Novel and optimized mouse behavior enabled by fully autonomous HABITS: Home-cage Assisted Behavioral Innovation and Testing System
Abstract
Mice are among the most prevalent animal models used in neuroscience, benefiting from the extensive physiological, imaging and genetic tools available to study their brain. However, the development of novel and optimized behavioral paradigms for mice has been laborious and inconsistent, impeding the investigation of complex cognitions. Here, we present a home-cage assisted mouse behavioral innovation and testing system (HABITS), enabling free-moving mice to learn challenging cognitive behaviors in their home-cage without any human involvement. Supported by the general programming framework, we have not only replicated established paradigms in current neuroscience research but also developed novel paradigms previously unexplored in mice, resulting in more than 300 mice demonstrated in various cognition functions.

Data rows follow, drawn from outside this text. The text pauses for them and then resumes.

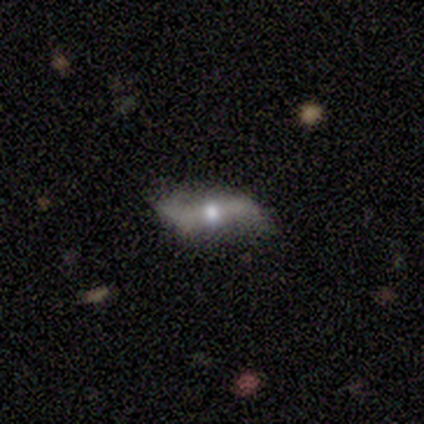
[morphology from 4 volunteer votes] smooth_or_featured: featured or disk (p=0.75) [alt: smooth p=0.25]
disk_edge_on: no (p=0.67) [alt: yes p=0.33]
bar: weak (p=0.50) [tied with: no p=0.50]
has_spiral_arms: yes (p=1.00)
spiral_winding: loose (p=1.00)
spiral_arm_count: 2 (p=1.00)
bulge_size: large (p=0.50) [tied with: moderate p=0.50]
merging: none (p=0.50) [tied with: minor disturbance p=0.50]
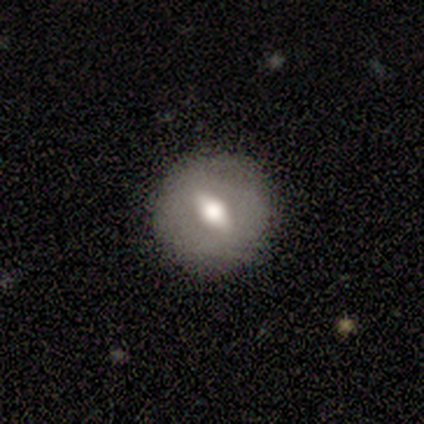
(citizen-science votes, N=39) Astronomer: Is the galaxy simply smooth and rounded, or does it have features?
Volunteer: smooth — 59% (runner-up: featured or disk, 36%).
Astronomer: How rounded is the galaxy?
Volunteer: round — 74%.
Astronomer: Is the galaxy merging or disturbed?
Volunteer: none — 86%.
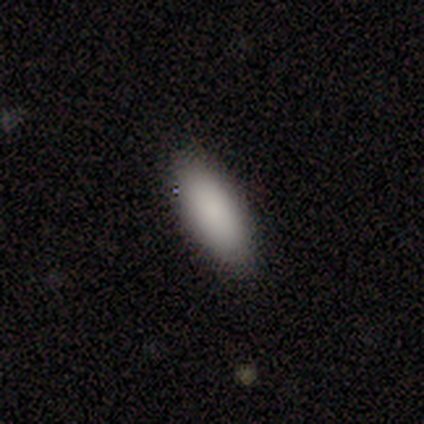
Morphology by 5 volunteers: Q: Smooth or featured?
A: smooth (100%)
Q: How rounded?
A: in between (60%); runner-up: cigar-shaped (40%)
Q: Merging?
A: none (100%)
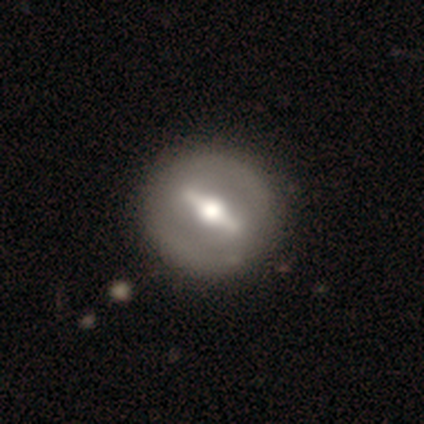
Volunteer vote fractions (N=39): Smooth or featured? 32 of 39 (82%) said featured or disk. Edge-on disk? 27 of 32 (84%) said no. Bar? 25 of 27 (93%) said strong. Spiral arms? 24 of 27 (89%) said no. Bulge size? 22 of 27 (81%) said moderate. Merging? 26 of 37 (70%) said none.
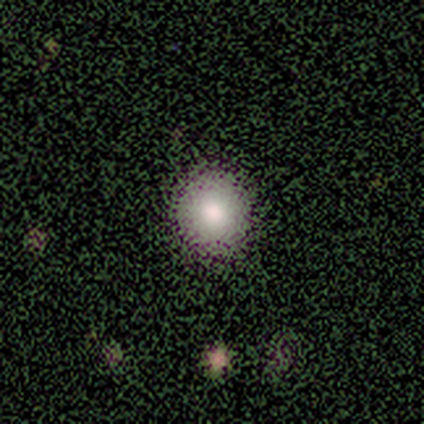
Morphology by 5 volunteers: Overall: smooth (100%). How rounded: round (100%). Merging: none (80%).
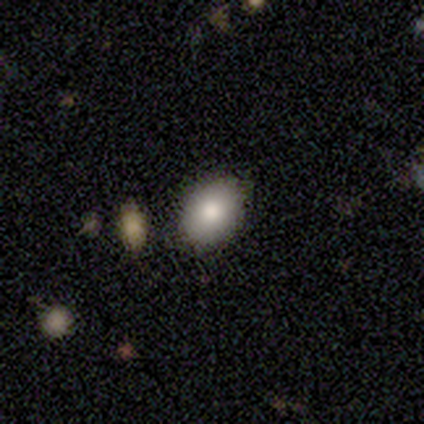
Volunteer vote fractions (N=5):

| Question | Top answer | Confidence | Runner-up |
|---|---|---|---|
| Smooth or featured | smooth | 100% | — |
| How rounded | in between | 100% | — |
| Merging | none | 100% | — |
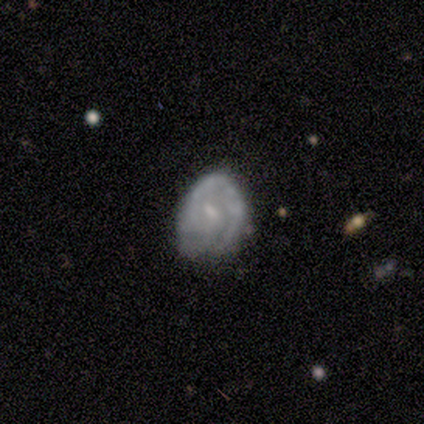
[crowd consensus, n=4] Smooth or featured? 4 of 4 (100%) said featured or disk. Edge-on disk? 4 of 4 (100%) said no. Bar? 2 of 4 (50%, tied with no) said weak. Spiral arms? 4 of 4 (100%) said yes. Spiral winding? 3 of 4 (75%) said tight. Spiral arm count? 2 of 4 (50%) said 1. Bulge size? 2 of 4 (50%) said moderate. Merging? 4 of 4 (100%) said none.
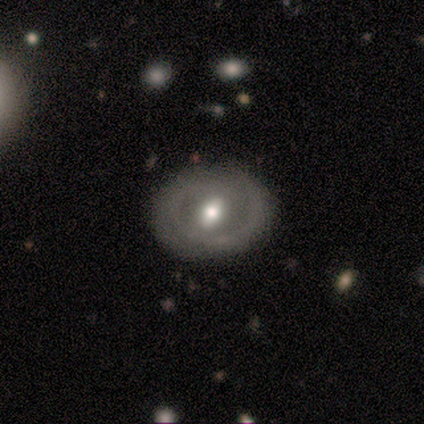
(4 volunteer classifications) Overall: featured or disk (100%). Edge-on disk: no (75%). Bar: weak (67%; no 33%). Spiral arms: no (100%). Bulge size: moderate (67%; small 33%). Merging: none (100%).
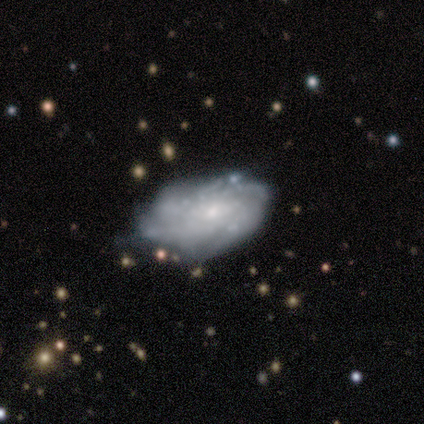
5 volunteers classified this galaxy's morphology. This appears to be a featured or disk galaxy (80%) with a weak bar (50%, tied with no), medium (67%) spiral arms (75%) and a small central bulge (75%). Merging: none (40%, tied with minor disturbance).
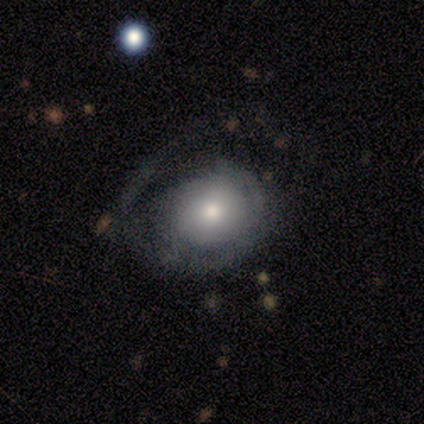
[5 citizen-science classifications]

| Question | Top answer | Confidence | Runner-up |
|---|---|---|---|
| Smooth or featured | featured or disk | 60% | smooth (40%) |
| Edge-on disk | no | 100% | — |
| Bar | no | 100% | — |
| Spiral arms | yes | 100% | — |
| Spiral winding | tight | 67% | medium (33%) |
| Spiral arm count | can't tell | 100% | — |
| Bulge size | moderate | 100% | — |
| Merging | none | 60% | minor disturbance (20%) |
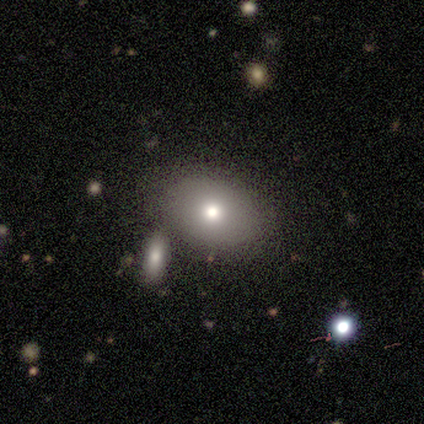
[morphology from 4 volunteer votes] Smooth or featured? smooth (100%)
How rounded? round (50%, tied with in between)
Merging? none (50%)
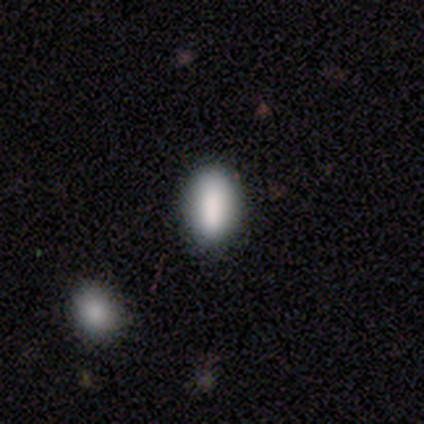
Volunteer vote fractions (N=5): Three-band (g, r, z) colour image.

Most significantly, HABITS incorporates a machine-teaching algorithm, which comprehensively optimized the presentation of stimuli and modalities for trials, leading to more efficient training and higher-quality behavioral outcomes. To our knowledge, this is the first instance where mouse behavior has been systematically optimized by an algorithmic approach. Altogether, our results open a new avenue for mouse behavioral innovation and optimization, which directly facilitates investigation of neural circuits for novel cognitions with mice.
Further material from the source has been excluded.